As Pakistan launched a mass eviction marketing campaign of Afghans in April, social media posts shared a video they falsely declare reveals an Afghan retailer ransacked in Punjab province. The clip depicts a chaotic purchasing scene for the Muslim vacation Eid, one of many store’s house owners informed AFP.
“In Punjab, on the one hand, the Pakistani authorities is forcibly deporting Afghans, whereas however, the Punjabi individuals are looting Afghan items as booty,” reads the Urdu-language caption to the video shared on X on April 6, 2025.
It reveals individuals shouting and scrambling to get heaps of wrapped-up garments in a boutique.
Screenshot of the false publish, taken on April 21, 2025
Related posts surfaced elsewhere on X following Islamabad’s strict deportation marketing campaign (archived link).
Afghans in Pakistan have reported weeks of arbitrary arrests, extortion and harassment by authorities, with lots of these forcibly returned dwelling in Punjab and Sindh provinces.
Analysts say the expulsions are designed to stress neighbouring Afghanistan’s Taliban authorities, which Islamabad blames for fuelling an increase in border assaults.
Afghanistan’s prime minister Hasan Akhund condemned the “unilateral measures” taken by its neighbour and urged the Pakistani authorities to “facilitate the dignified return of Afghan refugees”.

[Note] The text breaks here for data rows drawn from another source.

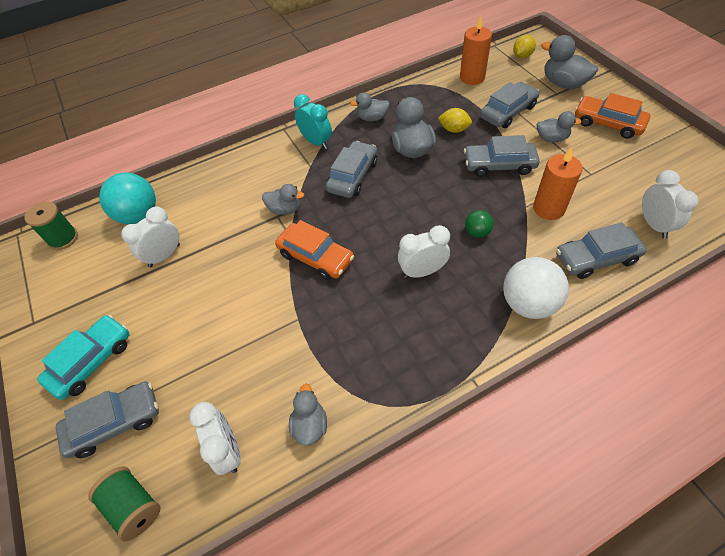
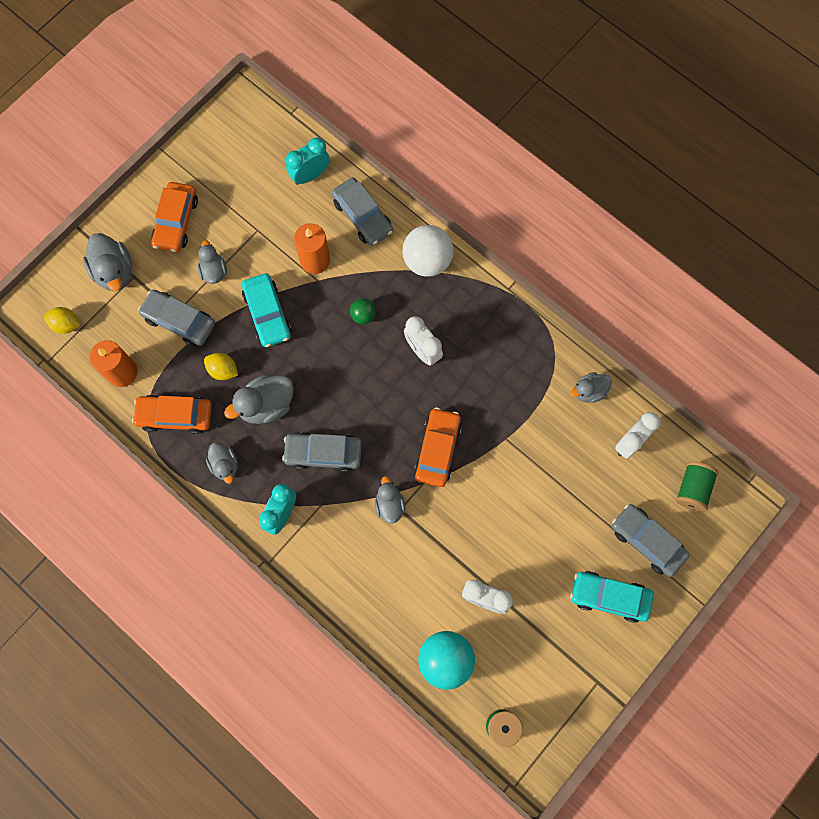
camera: 115 degrees left, 20 degrees up
yellow lemon [438,108,472,133] -> yellow lemon turned 60 degrees counterclockwise [204,353,238,380]
grey car [464,135,540,177] -> turquoise car [242,273,291,347]
grey duck [541,35,598,89] -> grey duck turned 45 degrees counterclockwise [83,233,132,291]
white clock [642,170,698,239] -> turquoise clock [286,137,330,185]
none -> orange car [132,395,212,434]

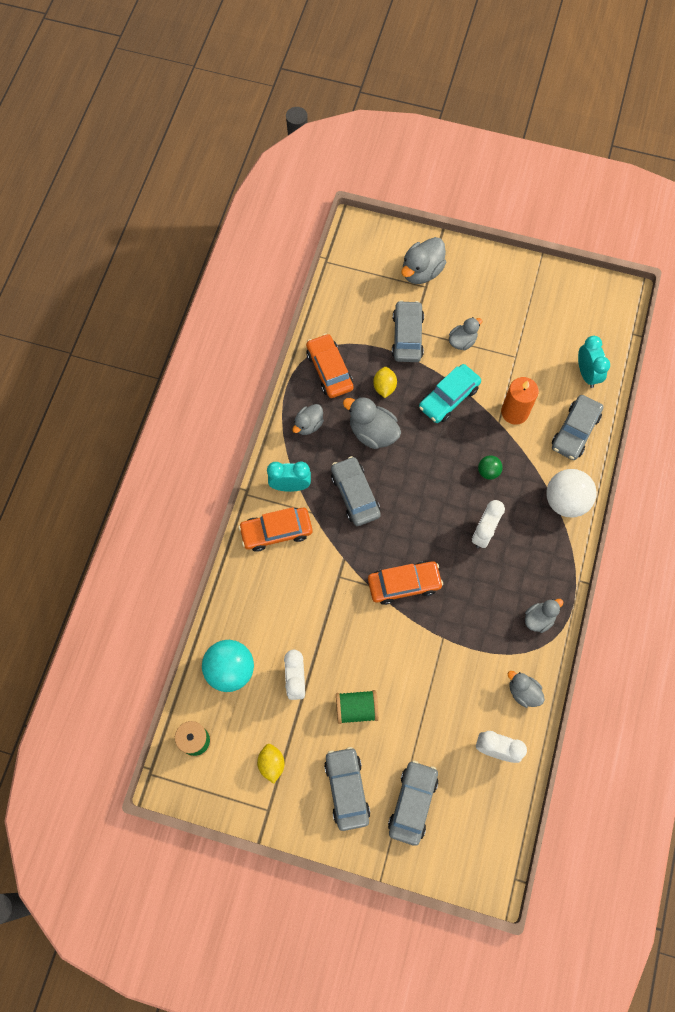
camera: 65 degrees right, 5 degrees down
yellow lemon [44,307,81,334] -> yellow lemon moved to [257,744,285,784]
orange candle [89,340,138,387] -> none
orange car [151,182,198,252] -> orange car moved to [238,507,313,552]
turquoise clock [286,137,330,185] -> turquoise clock turned 45 degrees clockwise [578,336,610,388]
grey duck [375,476,405,524] -> grey duck moved to [525,599,564,633]
turquoise car [570,571,654,623] -> grey car [324,747,370,831]
green spool [676,461,719,512] -> green spool moved to [336,690,379,724]

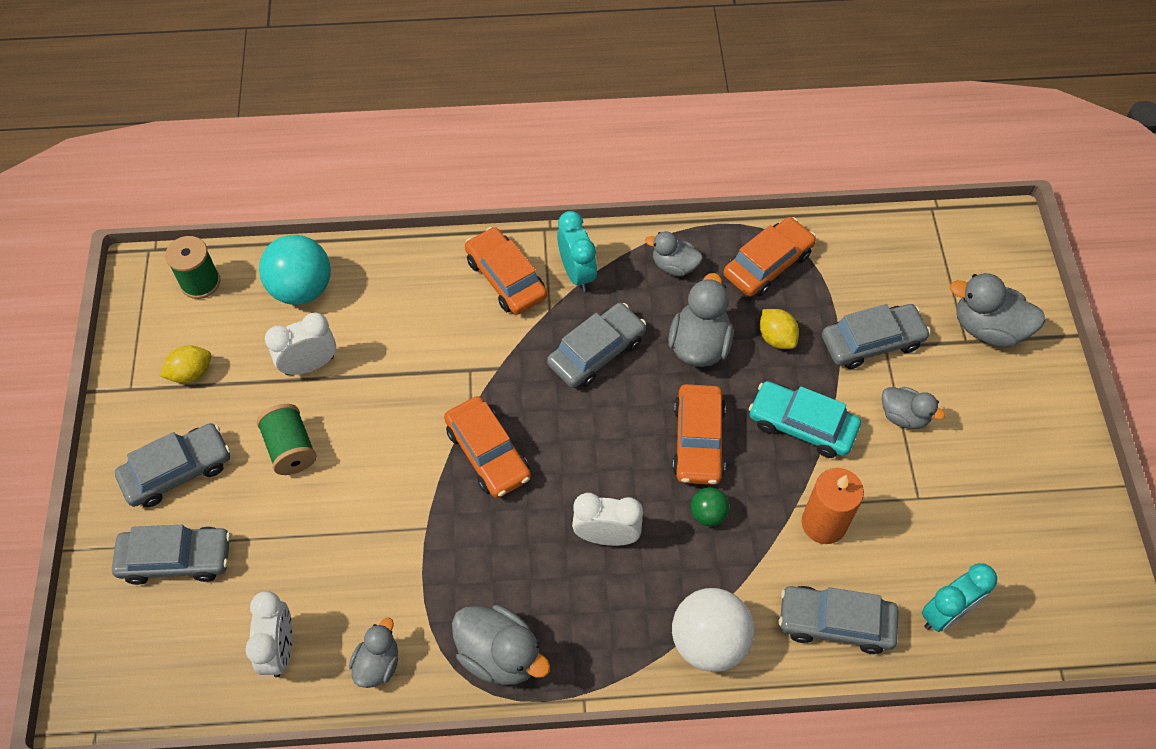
camera: 70 degrees right, 10 degrees down
yellow lemon [373,367,397,398] -> yellow lemon turned 75 degrees clockwise [760,309,799,349]
grey duck [525,599,564,633] -> grey duck [452,605,551,685], size x1.59
none -> orange car [672,384,726,485]

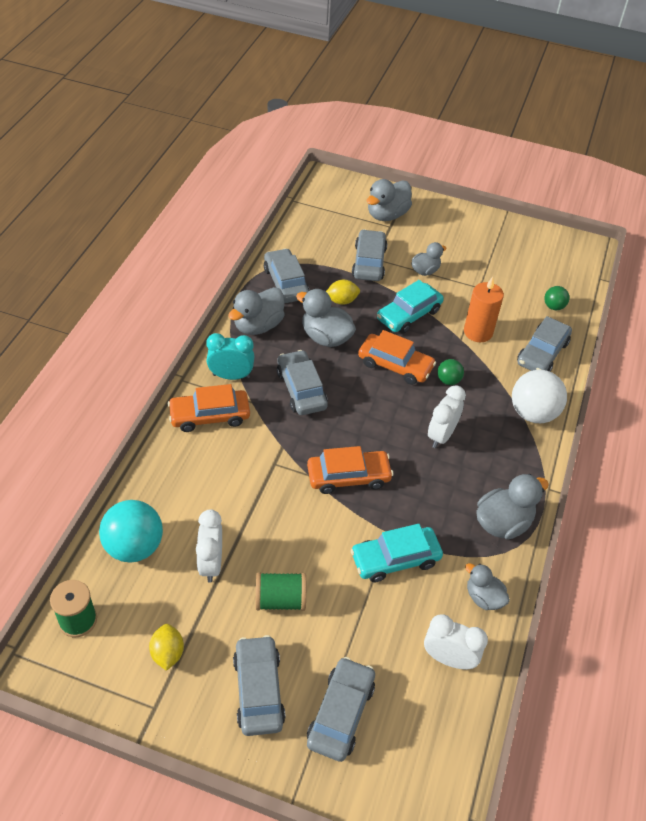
camera: 70 degrees left, 10 degrees down
grey duck [645,231,703,276] -> grey duck [228,287,285,335], size x1.59
orange car [723,217,816,297] -> grey car [264,248,310,303]
turquoise clock [922,563,997,632] -> green ball [544,286,569,310]
none -> turquoise car [351,524,443,583]

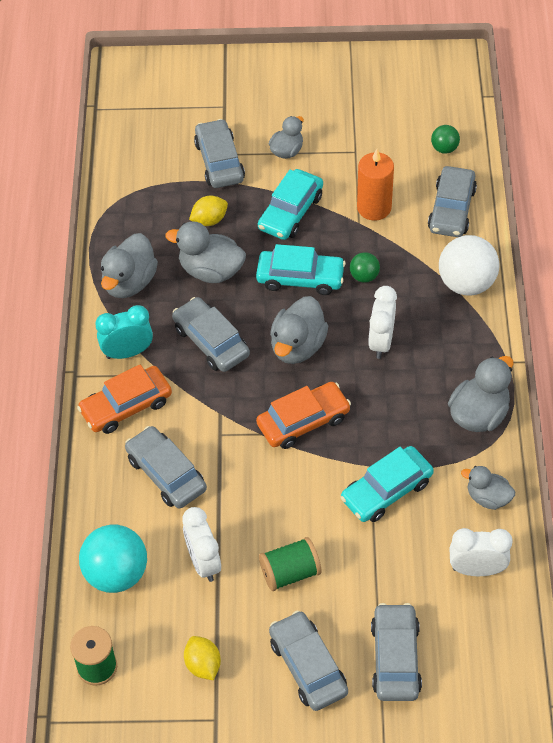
camera: 15 degrees left, 5 degrees up
grey car [264,248,310,303] -> grey car moved to [125,426,207,509]
orange car [358,330,436,385] -> turquoise car [256,244,346,295]
grey duck [366,179,412,221] -> grey duck moved to [270,296,328,364]

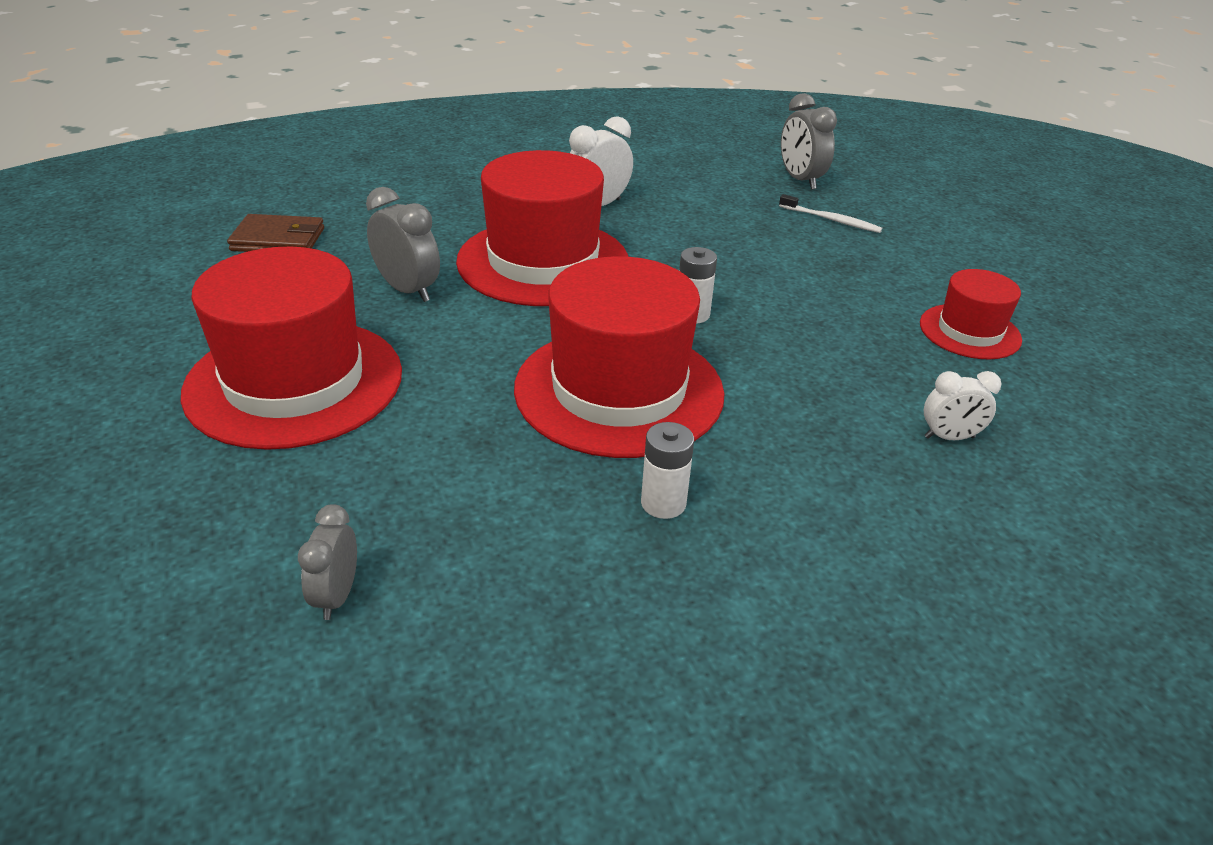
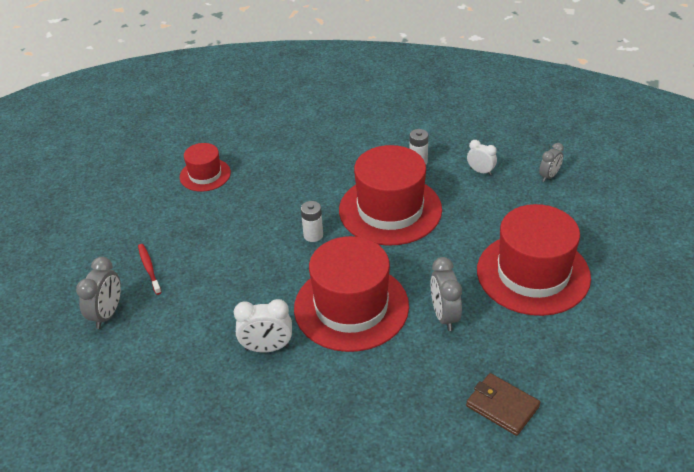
camera: 140 degrees left, 5 degrees up
white toothbrush [779,194,882,233] -> red toothbrush [138,244,162,295]
white clock [924,371,1002,440] -> white clock moved to [467,140,497,175]

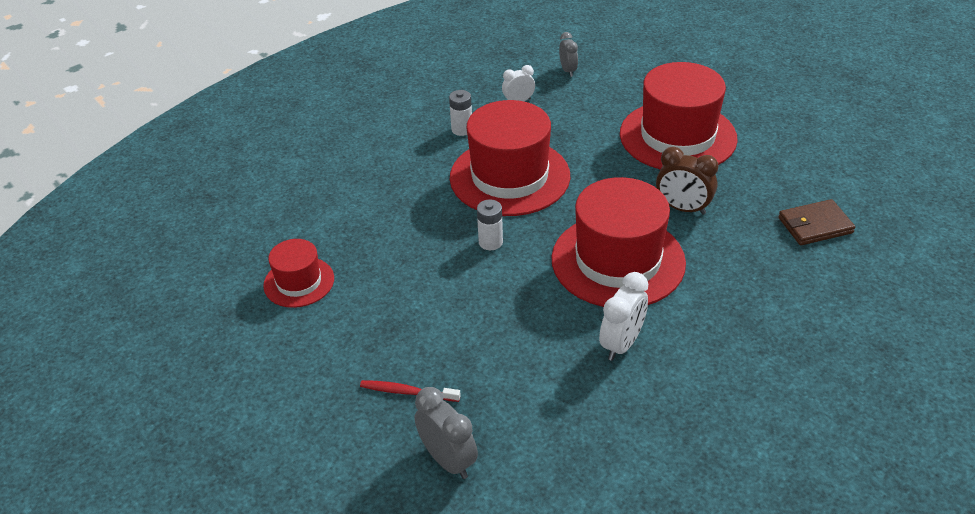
camera: 55 degrees left, 0 degrees up
grey clock [431,257,462,331] -> brown clock [656,147,719,215]

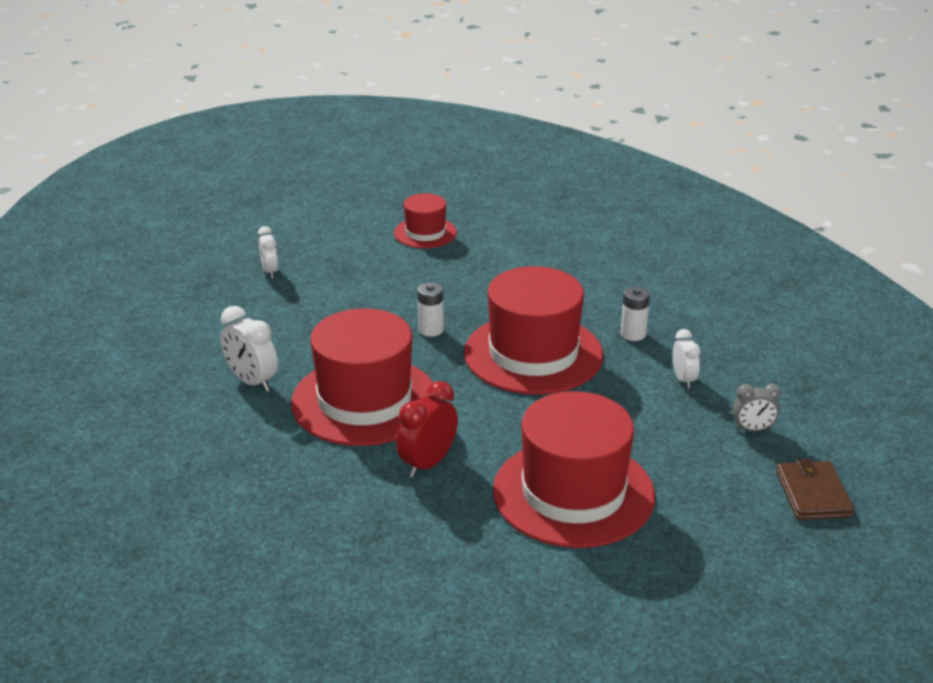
camera: 100 degrees right, 10 degrees down
red toothbrush [360,380,461,402] -> white clock [258,226,278,278]
grey clock [414,387,478,479] -> none
brown clock [656,147,719,215] -> red clock [396,381,458,478]
brown wallet [778,199,855,245] -> brown wallet moved to [776,459,854,520]

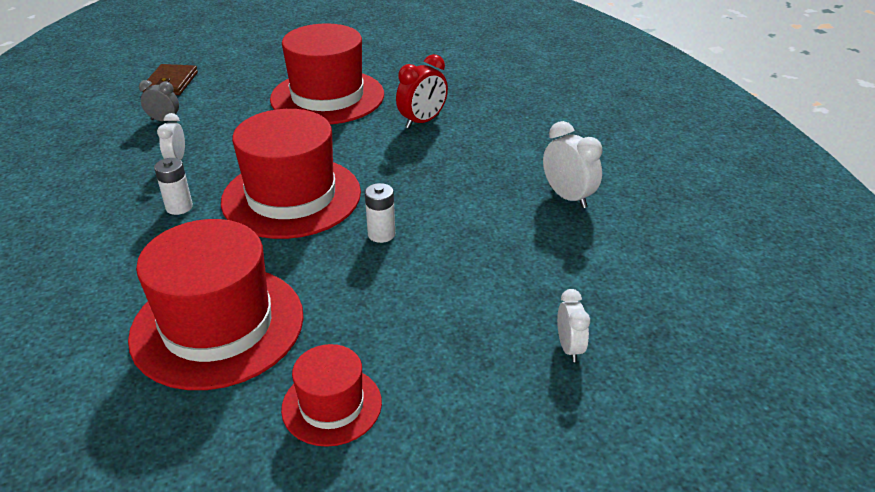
camera: 170 degrees left, 5 degrees up
red hat [291,308,433,446] -> red hat moved to [128,219,304,390]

Though the circulating clip is unrelated to the deportations, feedback to the false posts recommend individuals had been misled.
“These poor Afghan shopkeepers are being oppressed, Punjab is so grasping. Why oppress the poor? Punjabi individuals think about themselves Muslims, theft will not be the work of Muslims,” a wrote.
“The identical ethical decline that the rulers of the nation are affected by is now clearly seen in Pakistani society,” one other mentioned.
‘Eid rush’
A reverse image search of the video’s keyframes on Google led to a post on X post from Iftikhar Firdous, an editor at native information outlet The Khorasan Diary, who mentioned the clip has been misrepresented (archived link.)
He shared a hyperlink to the unique TikTok post on March 21 from a person named Shafiq Ahmad (archived here and here).
A overview of Ahmad’s account discovered he shared one other video on April 7 clarifying the sooner clip doesn’t present an Afghan-owned enterprise being looted (archived link).
The video’s narration says it reveals prospects scrambling to pay money for in-demand objects at a garments store referred to as “Yahya Zakriya Sajjad Vogue Arts” in Punjab’s capital Lahore days earlier than Eid.
He shared similar different movies in his profile (archived here and here).
Screenshot comparability of the false publish (L) and Shafiq Ahmad’s TikTok publish
AFP reached out to the shop and one in every of its house owners, Sajjad Sheikh, mentioned Ahmad is an worker.
“The video was shot within the days main as much as Eid, it reveals the Eid rush,” Sheikh, who recognized himself as Pakistani, informed AFP.
“It doesn’t present something associated to the Afghan deportations or looting of Afghan companies.”
Photographs of the store geotagged on Google Maps present the same background structure seen within the video (archived link).
Related videos of Eid purchasing sprees in Pakistan have been beforehand shared on-line (archived link).